This article is in the present issue of ‘Families First’ UK magazine. This was the text I wanted; it has been edited down in the the magazine.
stewardship of myself, my family, Thanksgiving
When I was a principal of a large high school, I was rarely home on weekends. Sporting events, parent meetings, Saturday school, plays, Robotics, mentoring all clogged my days and nights. Thanksgiving was one of the few weekends I did not work. After the classic Turkey and stuffing and football and apple pie on Thursday, I really wanted to refocus on my wife and children. As a Christian husband and father, I knew that the holidays could easily become about shopping and food; friends and self. Or for me, work.
My desire was to see my family become a community that was focused-for at least this short time-on listening and being totally present with each other. And I had to model this somehow. So I did the counter intuitive thing-the one thing that you shouldn’t do on this most travelled weekend of the year-I decided we would take a family trip.
After the larger family event on Thursday, we woke early on the Friday and travelled to an East coast city to visit a museum together as a family. We always stayed overnight and at least until Sunday morning. Then we returned home to New York City. We never stayed with friends in the city we visited; never told anyone exactly where we were going. We always walked the museum together, usually through a special exhibit.

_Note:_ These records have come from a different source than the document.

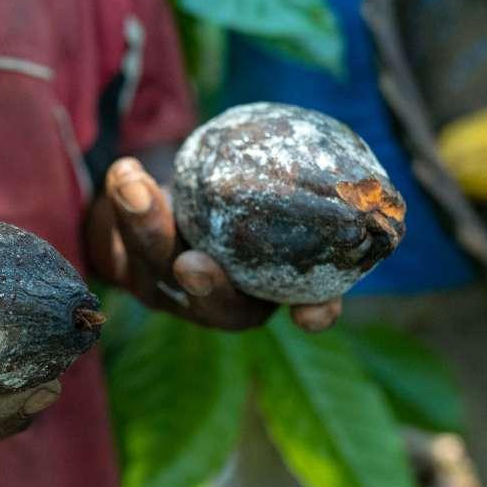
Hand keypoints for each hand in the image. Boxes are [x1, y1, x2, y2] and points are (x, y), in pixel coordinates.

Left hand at [87, 157, 341, 331]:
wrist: (170, 194)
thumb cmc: (240, 192)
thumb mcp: (277, 194)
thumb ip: (306, 194)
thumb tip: (368, 182)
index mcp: (269, 287)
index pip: (301, 306)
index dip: (314, 311)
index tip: (313, 315)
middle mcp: (217, 299)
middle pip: (218, 307)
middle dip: (208, 290)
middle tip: (193, 266)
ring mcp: (168, 287)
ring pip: (156, 270)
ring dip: (144, 227)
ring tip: (134, 183)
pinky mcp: (128, 266)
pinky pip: (119, 243)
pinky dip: (118, 207)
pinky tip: (125, 172)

One time in Washington DC we went to the National Geographic museum to see the Chinese earthen soldiers; another time we visited Philadelphia to see a Van Gogh exhibit. For the first couple of years, I planned the trip with my wife. Once the kids hit their early teens, they took over. They planned the timings and routes, the hotel and museums; they became the stewards of our family time. They also planned our evening devotional time right after supper and before dessert. They owned it then and still talk of these trips today. One of our favourite memories was when mommy and the girls chose a Moroccan restaurant to eat in. They were surprised when the belly dancer came out right before dessert! (That night we skipped devotions.)
These unexpected adventures united us. We had to depend on ourselves in new places. Yep, with other family pressures-Grandma and Grandpa; Uncle and Aunts and cousins and all the time demands that first Thanksgiving holiday weekend, it was hard to claim that time. But this was our time; our family.

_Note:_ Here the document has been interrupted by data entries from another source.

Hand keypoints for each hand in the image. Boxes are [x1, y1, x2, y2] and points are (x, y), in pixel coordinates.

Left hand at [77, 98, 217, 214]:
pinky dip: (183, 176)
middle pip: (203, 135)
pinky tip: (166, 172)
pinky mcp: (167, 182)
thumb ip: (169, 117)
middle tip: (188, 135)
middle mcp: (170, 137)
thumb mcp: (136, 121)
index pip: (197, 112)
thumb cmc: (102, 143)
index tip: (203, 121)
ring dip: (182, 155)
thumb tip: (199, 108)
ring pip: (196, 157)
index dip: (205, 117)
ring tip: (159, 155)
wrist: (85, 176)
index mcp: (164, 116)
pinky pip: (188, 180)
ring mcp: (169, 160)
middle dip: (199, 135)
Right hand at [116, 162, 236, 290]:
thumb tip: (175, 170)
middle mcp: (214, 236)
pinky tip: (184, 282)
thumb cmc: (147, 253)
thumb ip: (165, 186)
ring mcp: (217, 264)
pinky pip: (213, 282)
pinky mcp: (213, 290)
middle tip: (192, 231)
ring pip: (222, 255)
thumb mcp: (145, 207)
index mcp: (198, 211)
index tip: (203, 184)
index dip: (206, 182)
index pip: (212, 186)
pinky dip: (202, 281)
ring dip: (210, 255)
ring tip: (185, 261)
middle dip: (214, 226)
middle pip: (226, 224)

So we hit the road, shared, listened loved and prayed together for two plus days. We needed it; and I needed it most of all.

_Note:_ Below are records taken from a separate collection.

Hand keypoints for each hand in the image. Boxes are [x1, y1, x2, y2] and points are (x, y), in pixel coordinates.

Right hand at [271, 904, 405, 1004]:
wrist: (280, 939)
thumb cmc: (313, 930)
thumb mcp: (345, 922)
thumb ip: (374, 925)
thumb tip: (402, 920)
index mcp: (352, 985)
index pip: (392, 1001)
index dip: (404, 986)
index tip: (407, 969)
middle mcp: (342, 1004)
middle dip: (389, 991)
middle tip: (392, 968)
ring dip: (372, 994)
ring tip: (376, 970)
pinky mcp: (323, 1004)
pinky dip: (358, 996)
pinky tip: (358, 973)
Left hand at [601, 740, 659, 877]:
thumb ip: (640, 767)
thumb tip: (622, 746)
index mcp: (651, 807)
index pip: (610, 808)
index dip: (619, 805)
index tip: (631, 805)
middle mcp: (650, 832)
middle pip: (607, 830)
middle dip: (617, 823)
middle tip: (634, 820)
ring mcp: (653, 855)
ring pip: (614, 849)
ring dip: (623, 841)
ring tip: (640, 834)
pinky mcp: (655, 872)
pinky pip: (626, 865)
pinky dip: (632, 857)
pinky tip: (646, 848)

I had to put the beauty of art and the beauty of my wife and children back in my life. I needed to reconnect with my household because without a listening family –which for me was my community – I could never really listen to the school, the students their parents or the teachers. I had to look first at my family before I could try to create other families because that is where Jesus began His earthly life, in a family. There is where he first modelled stewardship.
Paul sings of Jesus’ stewardship in Philippians 2:6-8
Who being in very nature God, /did not consider equality with God
Something to be grasped, but made himself nothing, /Taking the very nature of a servant, being made in human likeness.
And being found in appearance as a man, he humbled himself/and became obedient to death-even/death on a cross!
Jesus left His heavenly family; Jesus humbled himself to death on a cross from birth in a manger. This was His road trip. And He did this so that I could enter His family by faith.
The Amplified Bible speaks about faith as “the leaning of your entire personality on God in Christ in absolute trust and confidence in His power, wisdom, and goodness”. The holidays, Thanksgiving, Advent and Christmas, are times when the stewardship of our time and resources can be stretched and challenged. But if we lean onto and into him, we can do greater work as His stewards, (John 14:12) whether in our work, home, community or church.
We are built and designed by God to serve. That is what stewardship is and it began first in a family.
In His eyes, it is all about family.
And that is where it continues today.